> _Excerpts from a dataset_
----
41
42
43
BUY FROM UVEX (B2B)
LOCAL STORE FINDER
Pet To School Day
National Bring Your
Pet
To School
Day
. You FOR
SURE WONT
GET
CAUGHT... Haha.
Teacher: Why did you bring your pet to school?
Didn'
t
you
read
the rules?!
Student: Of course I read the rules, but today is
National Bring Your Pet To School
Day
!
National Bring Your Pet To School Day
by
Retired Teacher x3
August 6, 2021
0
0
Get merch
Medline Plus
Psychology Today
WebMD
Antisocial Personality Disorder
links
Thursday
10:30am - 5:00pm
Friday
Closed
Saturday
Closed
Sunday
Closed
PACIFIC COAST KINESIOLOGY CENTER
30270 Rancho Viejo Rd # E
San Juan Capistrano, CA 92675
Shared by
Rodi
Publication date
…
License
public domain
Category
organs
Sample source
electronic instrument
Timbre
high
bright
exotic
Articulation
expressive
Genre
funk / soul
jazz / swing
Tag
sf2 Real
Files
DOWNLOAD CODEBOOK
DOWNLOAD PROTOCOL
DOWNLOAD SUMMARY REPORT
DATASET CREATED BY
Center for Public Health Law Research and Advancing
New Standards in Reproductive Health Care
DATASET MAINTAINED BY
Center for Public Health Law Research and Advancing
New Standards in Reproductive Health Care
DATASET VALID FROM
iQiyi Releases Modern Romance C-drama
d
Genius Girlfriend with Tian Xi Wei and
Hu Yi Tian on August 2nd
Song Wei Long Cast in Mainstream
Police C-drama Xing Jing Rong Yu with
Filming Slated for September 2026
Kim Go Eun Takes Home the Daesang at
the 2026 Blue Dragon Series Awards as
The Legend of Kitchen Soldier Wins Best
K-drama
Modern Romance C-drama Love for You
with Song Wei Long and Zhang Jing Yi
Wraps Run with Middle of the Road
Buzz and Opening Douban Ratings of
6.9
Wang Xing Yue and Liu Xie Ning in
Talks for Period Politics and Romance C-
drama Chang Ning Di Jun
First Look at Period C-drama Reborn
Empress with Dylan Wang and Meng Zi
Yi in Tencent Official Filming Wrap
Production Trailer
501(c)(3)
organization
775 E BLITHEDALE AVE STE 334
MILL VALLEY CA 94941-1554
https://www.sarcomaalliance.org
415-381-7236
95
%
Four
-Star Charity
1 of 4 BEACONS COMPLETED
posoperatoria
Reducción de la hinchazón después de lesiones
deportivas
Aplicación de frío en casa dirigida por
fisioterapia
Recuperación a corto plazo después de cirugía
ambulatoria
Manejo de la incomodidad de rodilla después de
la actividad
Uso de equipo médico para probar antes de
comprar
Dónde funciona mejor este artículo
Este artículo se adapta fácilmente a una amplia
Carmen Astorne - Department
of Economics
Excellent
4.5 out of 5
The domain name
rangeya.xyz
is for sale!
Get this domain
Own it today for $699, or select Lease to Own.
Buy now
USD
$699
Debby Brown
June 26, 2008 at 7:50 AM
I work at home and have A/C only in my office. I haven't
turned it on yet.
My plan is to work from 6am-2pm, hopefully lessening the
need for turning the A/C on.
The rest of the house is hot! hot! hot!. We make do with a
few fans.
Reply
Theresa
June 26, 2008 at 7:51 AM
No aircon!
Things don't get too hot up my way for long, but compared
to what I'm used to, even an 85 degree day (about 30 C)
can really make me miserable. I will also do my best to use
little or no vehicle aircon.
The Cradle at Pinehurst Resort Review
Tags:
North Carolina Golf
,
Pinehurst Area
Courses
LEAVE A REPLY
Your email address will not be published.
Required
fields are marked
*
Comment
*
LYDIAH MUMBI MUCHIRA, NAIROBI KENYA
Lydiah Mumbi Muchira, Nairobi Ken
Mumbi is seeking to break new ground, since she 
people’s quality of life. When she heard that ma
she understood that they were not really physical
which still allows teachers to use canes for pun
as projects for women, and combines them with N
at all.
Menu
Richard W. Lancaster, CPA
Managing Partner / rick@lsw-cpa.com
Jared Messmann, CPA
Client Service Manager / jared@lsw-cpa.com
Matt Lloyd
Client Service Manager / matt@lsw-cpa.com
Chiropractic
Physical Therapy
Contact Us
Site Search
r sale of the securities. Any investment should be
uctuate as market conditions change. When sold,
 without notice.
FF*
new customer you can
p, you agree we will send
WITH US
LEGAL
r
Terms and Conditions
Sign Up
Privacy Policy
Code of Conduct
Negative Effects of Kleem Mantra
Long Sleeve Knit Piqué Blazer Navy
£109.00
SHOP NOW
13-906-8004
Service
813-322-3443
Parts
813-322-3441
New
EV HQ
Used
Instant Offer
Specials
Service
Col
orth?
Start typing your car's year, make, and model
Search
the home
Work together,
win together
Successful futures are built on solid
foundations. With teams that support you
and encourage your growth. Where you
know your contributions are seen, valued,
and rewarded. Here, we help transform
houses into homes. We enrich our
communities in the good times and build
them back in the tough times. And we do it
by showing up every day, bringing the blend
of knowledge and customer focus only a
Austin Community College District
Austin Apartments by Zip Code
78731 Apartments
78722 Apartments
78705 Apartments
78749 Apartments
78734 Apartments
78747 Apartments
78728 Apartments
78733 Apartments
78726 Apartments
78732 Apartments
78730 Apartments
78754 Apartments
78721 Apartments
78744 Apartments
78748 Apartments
----
> _EXERCISE OBJECTIVE_
Can you rewrite the text of all the items above as one numbered list with a number for each line and no blank lines?

> _WRITTEN RESPONSE_
1. 41
2. 42
3. 43
4. BUY FROM UVEX (B2B)
5. LOCAL STORE FINDER
6. Pet To School Day
7. National Bring Your
8. Pet
9. To School
10. Day
11. . You FOR
12. SURE WONT
13. GET
14. CAUGHT... Haha.
15. Teacher: Why did you bring your pet to school?
16. Didn'
17. t
18. you
19. read
20. the rules?!
21. Student: Of course I read the rules, but today is
22. National Bring Your Pet To School
23. Day
24. !
25. National Bring Your Pet To School Day
26. by
27. Retired Teacher x3
28. August 6, 2021
29. 0
30. 0
31. Get merch
32. Medline Plus
33. Psychology Today
34. WebMD
35. Antisocial Personality Disorder
36. links
37. Thursday
38. 10:30am - 5:00pm
39. Friday
40. Closed
41. Saturday
42. Closed
43. Sunday
44. Closed
45. PACIFIC COAST KINESIOLOGY CENTER
46. 30270 Rancho Viejo Rd # E
47. San Juan Capistrano, CA 92675
48. Shared by
49. Rodi
50. Publication date
51. …
52. License
53. public domain
54. Category
55. organs
56. Sample source
57. electronic instrument
58. Timbre
59. high
60. bright
61. exotic
62. Articulation
63. expressive
64. Genre
65. funk / soul
66. jazz / swing
67. Tag
68. sf2 Real
69. Files
70. DOWNLOAD CODEBOOK
71. DOWNLOAD PROTOCOL
72. DOWNLOAD SUMMARY REPORT
73. DATASET CREATED BY
74. Center for Public Health Law Research and Advancing
75. New Standards in Reproductive Health Care
76. DATASET MAINTAINED BY
77. Center for Public Health Law Research and Advancing
78. New Standards in Reproductive Health Care
79. DATASET VALID FROM
80. iQiyi Releases Modern Romance C-drama
81. d
82. Genius Girlfriend with Tian Xi Wei and
83. Hu Yi Tian on August 2nd
84. Song Wei Long Cast in Mainstream
85. Police C-drama Xing Jing Rong Yu with
86. Filming Slated for September 2026
87. Kim Go Eun Takes Home the Daesang at
88. the 2026 Blue Dragon Series Awards as
89. The Legend of Kitchen Soldier Wins Best
90. K-drama
91. Modern Romance C-drama Love for You
92. with Song Wei Long and Zhang Jing Yi
93. Wraps Run with Middle of the Road
94. Buzz and Opening Douban Ratings of
95. 6.9
96. Wang Xing Yue and Liu Xie Ning in
97. Talks for Period Politics and Romance C-
98. drama Chang Ning Di Jun
99. First Look at Period C-drama Reborn
100. Empress with Dylan Wang and Meng Zi
101. Yi in Tencent Official Filming Wrap
102. Production Trailer
103. 501(c)(3)
104. organization
105. 775 E BLITHEDALE AVE STE 334
106. MILL VALLEY CA 94941-1554
107. https://www.sarcomaalliance.org
108. 415-381-7236
109. 95
110. %
111. Four
112. -Star Charity
113. 1 of 4 BEACONS COMPLETED
114. posoperatoria
115. Reducción de la hinchazón después de lesiones
116. deportivas
117. Aplicación de frío en casa dirigida por
118. fisioterapia
119. Recuperación a corto plazo después de cirugía
120. ambulatoria
121. Manejo de la incomodidad de rodilla después de
122. la actividad
123. Uso de equipo médico para probar antes de
124. comprar
125. Dónde funciona mejor este artículo
126. Este artículo se adapta fácilmente a una amplia
127. Carmen Astorne - Department
128. of Economics
129. Excellent
130. 4.5 out of 5
131. The domain name
132. rangeya.xyz
133. is for sale!
134. Get this domain
135. Own it today for $699, or select Lease to Own.
136. Buy now
137. USD
138. $699
139. Debby Brown
140. June 26, 2008 at 7:50 AM
141. I work at home and have A/C only in my office. I haven't
142. turned it on yet.
143. My plan is to work from 6am-2pm, hopefully lessening the
144. need for turning the A/C on.
145. The rest of the house is hot! hot! hot!. We make do with a
146. few fans.
147. Reply
148. Theresa
149. June 26, 2008 at 7:51 AM
150. No aircon!
151. Things don't get too hot up my way for long, but compared
152. to what I'm used to, even an 85 degree day (about 30 C)
153. can really make me miserable. I will also do my best to use
154. little or no vehicle aircon.
155. The Cradle at Pinehurst Resort Review
156. Tags:
157. North Carolina Golf
158. ,
159. Pinehurst Area
160. Courses
161. LEAVE A REPLY
162. Your email address will not be published.
163. Required
164. fields are marked
165. *
166. Comment
167. *
168. LYDIAH MUMBI MUCHIRA, NAIROBI KENYA
169. Lydiah Mumbi Muchira, Nairobi Ken
170. Mumbi is seeking to break new ground, since she 
171. people’s quality of life. When she heard that ma
172. she understood that they were not really physical
173. which still allows teachers to use canes for pun
174. as projects for women, and combines them with N
175. at all.
176. Menu
177. Richard W. Lancaster, CPA
178. Managing Partner / rick@lsw-cpa.com
179. Jared Messmann, CPA
180. Client Service Manager / jared@lsw-cpa.com
181. Matt Lloyd
182. Client Service Manager / matt@lsw-cpa.com
183. Chiropractic
184. Physical Therapy
185. Contact Us
186. Site Search
187. r sale of the securities. Any investment should be
188. uctuate as market conditions change. When sold,
189.  without notice.
190. FF*
191. new customer you can
192. p, you agree we will send
193. WITH US
194. LEGAL
195. r
196. Terms and Conditions
197. Sign Up
198. Privacy Policy
199. Code of Conduct
200. Negative Effects of Kleem Mantra
201. Long Sleeve Knit Piqué Blazer Navy
202. £109.00
203. SHOP NOW
204. 13-906-8004
205. Service
206. 813-322-3443
207. Parts
208. 813-322-3441
209. New
210. EV HQ
211. Used
212. Instant Offer
213. Specials
214. Service
215. Col
216. orth?
217. Start typing your car's year, make, and model
218. Search
219. the home
220. Work together,
221. win together
222. Successful futures are built on solid
223. foundations. With teams that support you
224. and encourage your growth. Where you
225. know your contributions are seen, valued,
226. and rewarded. Here, we help transform
227. houses into homes. We enrich our
228. communities in the good times and build
229. them back in the tough times. And we do it
230. by showing up every day, bringing the blend
231. of knowledge and customer focus only a
232. Austin Community College District
233. Austin Apartments by Zip Code
234. 78731 Apartments
235. 78722 Apartments
236. 78705 Apartments
237. 78749 Apartments
238. 78734 Apartments
239. 78747 Apartments
240. 78728 Apartments
241. 78733 Apartments
242. 78726 Apartments
243. 78732 Apartments
244. 78730 Apartments
245. 78754 Apartments
246. 78721 Apartments
247. 78744 Apartments
248. 78748 Apartments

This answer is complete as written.